Nel 1910 le bandiere della Croce Verde e dell'Assistenza Pubblica Milanese vennero decorate con 1 medaglia d’argento e 2 medaglie di bronzo per il terremoto calabro-siculo, decorazione istituita dal Governo italiano nel 1909 allo scopo di premiare gli enti e le persone che, in modo eminente, avevano acquistato titolo di pubblica benemerenza prodigando personalmente assistenza, cure, od aiuto ai superstiti.

(1) https://www.messagginellabottiglia.it/il-terremoto-del-28-dicembre-1908-nella-testimonianza-del-medico-bruno-gioffre/
(2) https://www.messagginellabottiglia.it/il-terremoto-del-1908-nel-racconto-del-sacerdote-luigi-bagnato/
(3) Domenico Forgione,  "Il Cavallo di Chiuminatto.
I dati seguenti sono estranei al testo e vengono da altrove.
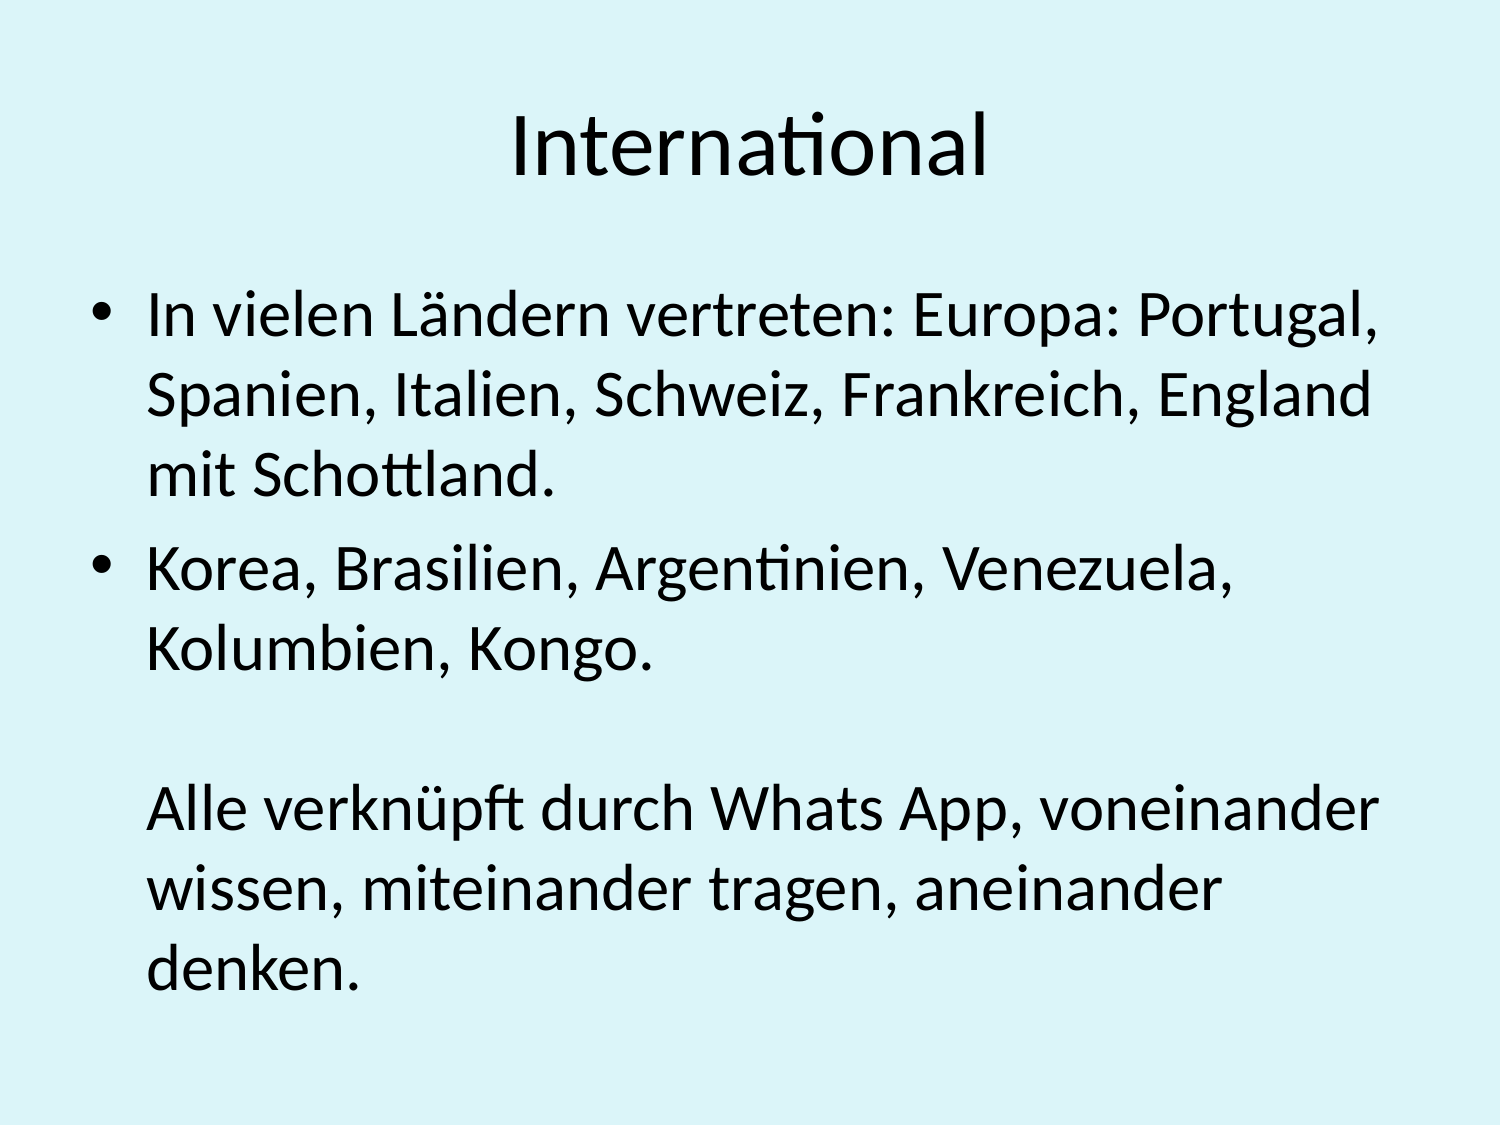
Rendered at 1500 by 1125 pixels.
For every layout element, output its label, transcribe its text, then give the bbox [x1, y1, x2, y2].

Strade e storie di Sant'Eufemia d'Aspromonte" Nuove Edizioni Barbaro, 2013, pagg. 108/110
(4) Antonio Pellegrini, La Rinascita di un Paese Devastato dal Terremoto, in L'opera della Croce rossa Italiana e del Gruppo Indipendente Fiorentino, terremoto calabro-siculo del 28 dicembre 1908, Nuove edizioni Barbaro, 2008, pag.226
(5) Domenico Forgione, opera citata.